- [TO-DO ITEM A]
State how many lines in the records contain the string "تصویری". Reply with the number alone.

- [TEXT BLOCK]
12. It will thus be seen that a body quite apart from the educational agency or the corporate management is set up. Sub-section (2) in either section makes these bodies into bodies corporate having perpetual succession and a common seal. The manager of the college or colleges, as the case may be, is the Chairman in either case (sub-section (3)). Sub-section (4) then says that the members shall hold office for a period of 4 years from the date of its constitution. Sub-section (5) then says as follows :

(We have attempted to combine the two provisions here. In the case of governing body, the sub-section is to be read omitting the words in brackets and in the case of managing council the underlined words are to be omitted and the sub-section read with the words in brackets.)

13. Sub-section (6) then lays down that the powers and functions of the governing body (the managing council), the removal of members thereof and the procedure to be followed by it, including the delegation of its powers, shall be prescribed by the Statutes. Sub-section (7) lays down that decisions in either of the two bodies shall be taken at meetings on the basis of simple majority of the members present and voting.

14. These sections were partly declared ultra vires of Article 30(1) by the High Court as they took away from the founders the right to administer their own institution. It is obvious that after the election of the governing body or the managing council the founders or even the community has no hand in the administration. The two bodies are vested with the complete administration of the institutions These bodies have a legal personality distinct from the educational agency or the corporate management. They are not answerable to the founders in the matter of administration. Their powers and functions are determined by the University laws and even the removal of the members is to be governed by the Statutes of the University. Sub-sections (2), (4), (5) and (6) clearly vest the management and administration in the hands of the two bodies with mandates from the University.

[Saved data entries]
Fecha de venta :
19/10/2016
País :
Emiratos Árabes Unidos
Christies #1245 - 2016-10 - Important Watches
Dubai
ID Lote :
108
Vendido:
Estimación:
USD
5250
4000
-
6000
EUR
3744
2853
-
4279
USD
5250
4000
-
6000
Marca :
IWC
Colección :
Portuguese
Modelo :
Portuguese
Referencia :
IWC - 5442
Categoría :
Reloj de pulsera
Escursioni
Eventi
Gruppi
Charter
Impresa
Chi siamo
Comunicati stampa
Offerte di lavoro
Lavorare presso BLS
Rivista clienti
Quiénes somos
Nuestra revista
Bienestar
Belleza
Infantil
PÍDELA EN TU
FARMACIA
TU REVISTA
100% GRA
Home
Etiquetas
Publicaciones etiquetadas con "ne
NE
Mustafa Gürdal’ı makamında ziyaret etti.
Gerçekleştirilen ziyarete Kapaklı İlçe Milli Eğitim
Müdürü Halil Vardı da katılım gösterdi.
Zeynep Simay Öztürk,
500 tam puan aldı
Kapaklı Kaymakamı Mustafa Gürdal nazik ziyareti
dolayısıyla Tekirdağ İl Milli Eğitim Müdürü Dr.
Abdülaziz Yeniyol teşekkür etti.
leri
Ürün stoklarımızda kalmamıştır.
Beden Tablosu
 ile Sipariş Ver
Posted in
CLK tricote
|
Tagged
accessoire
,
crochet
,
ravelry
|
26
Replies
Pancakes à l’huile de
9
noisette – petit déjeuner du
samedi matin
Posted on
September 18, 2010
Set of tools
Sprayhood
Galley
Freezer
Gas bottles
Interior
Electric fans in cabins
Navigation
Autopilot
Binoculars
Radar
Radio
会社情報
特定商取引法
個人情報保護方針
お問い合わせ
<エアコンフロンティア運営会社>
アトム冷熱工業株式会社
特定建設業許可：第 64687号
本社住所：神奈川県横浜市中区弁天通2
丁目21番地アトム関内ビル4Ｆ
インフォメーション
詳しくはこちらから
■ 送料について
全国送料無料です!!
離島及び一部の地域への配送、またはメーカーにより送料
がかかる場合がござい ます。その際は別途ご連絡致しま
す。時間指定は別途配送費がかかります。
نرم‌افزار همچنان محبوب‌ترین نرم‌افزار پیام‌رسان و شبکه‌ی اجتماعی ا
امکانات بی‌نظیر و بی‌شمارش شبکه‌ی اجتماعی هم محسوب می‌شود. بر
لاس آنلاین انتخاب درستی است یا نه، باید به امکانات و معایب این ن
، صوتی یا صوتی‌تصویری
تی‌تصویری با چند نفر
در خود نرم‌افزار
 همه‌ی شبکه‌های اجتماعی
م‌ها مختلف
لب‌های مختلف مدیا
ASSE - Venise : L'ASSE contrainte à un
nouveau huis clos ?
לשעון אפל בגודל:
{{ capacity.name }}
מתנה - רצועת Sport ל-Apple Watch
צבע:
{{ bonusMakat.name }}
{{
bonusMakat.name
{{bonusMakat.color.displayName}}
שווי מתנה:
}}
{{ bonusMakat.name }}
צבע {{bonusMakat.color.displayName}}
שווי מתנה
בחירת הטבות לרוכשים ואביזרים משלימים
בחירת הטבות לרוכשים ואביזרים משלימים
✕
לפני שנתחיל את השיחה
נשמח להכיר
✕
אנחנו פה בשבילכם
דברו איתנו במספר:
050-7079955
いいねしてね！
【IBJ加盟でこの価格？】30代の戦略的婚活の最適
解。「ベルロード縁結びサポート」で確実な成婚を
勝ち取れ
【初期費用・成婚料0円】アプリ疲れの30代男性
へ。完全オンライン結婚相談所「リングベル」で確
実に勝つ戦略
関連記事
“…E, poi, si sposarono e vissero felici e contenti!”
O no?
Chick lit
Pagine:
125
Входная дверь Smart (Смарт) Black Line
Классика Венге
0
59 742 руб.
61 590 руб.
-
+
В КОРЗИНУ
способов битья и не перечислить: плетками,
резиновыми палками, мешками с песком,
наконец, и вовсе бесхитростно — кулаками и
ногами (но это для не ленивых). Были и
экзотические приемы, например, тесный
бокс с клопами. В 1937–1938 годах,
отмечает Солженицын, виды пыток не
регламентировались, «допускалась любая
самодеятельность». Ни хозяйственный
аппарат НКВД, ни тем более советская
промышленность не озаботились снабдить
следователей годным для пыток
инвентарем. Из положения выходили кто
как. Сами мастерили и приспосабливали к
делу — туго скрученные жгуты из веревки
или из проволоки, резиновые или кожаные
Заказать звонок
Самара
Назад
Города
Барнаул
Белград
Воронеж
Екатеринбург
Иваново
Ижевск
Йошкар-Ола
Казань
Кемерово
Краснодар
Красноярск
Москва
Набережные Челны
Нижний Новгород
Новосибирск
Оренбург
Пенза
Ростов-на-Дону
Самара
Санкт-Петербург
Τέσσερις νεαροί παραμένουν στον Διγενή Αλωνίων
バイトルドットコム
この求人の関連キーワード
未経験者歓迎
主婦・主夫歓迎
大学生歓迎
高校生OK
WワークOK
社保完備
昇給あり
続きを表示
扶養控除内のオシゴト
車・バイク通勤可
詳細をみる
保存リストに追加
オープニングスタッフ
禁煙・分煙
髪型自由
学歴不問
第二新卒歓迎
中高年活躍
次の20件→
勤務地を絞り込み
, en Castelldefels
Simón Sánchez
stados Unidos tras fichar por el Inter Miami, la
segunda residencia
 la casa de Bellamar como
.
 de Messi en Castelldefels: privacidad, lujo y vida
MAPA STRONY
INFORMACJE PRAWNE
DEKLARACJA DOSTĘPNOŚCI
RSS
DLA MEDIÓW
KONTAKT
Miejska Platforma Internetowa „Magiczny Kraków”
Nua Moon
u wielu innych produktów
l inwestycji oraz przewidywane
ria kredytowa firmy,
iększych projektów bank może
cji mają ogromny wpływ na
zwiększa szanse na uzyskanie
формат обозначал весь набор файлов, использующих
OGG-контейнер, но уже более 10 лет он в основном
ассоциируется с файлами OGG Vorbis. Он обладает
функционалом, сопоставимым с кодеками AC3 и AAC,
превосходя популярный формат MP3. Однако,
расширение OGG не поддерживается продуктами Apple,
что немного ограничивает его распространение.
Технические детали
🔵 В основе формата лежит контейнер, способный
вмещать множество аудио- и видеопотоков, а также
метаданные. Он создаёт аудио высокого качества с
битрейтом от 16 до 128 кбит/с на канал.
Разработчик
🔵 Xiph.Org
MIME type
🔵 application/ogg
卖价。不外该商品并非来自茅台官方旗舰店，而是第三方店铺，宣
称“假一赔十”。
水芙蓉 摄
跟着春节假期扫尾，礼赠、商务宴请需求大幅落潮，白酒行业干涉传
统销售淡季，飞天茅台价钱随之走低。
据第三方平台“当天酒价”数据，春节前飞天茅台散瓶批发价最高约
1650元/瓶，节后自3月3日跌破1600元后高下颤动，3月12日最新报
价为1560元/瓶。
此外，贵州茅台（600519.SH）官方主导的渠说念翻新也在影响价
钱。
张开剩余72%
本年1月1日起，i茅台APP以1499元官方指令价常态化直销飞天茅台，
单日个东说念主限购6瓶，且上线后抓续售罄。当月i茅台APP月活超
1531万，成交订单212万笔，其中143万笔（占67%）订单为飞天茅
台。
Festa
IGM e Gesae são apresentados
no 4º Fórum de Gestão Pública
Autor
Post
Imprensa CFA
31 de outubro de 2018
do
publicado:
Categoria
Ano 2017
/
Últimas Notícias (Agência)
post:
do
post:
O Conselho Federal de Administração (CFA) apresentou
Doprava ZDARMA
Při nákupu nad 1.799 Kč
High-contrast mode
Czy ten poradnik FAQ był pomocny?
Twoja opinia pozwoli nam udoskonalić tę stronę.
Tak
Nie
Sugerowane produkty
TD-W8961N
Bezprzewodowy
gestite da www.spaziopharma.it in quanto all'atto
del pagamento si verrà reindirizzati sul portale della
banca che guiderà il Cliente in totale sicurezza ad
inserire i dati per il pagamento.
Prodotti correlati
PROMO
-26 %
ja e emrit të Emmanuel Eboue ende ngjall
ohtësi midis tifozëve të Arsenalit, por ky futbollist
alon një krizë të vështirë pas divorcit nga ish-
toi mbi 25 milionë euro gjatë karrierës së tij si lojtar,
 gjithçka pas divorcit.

- [TO-DO ITEM B]
List every sub-section number that the passage on the governing body and managing council mentions.

- [RESPONSE BOX A]
2

- [RESPONSE BOX B]
(2), (3), (4), (5), (6), (7)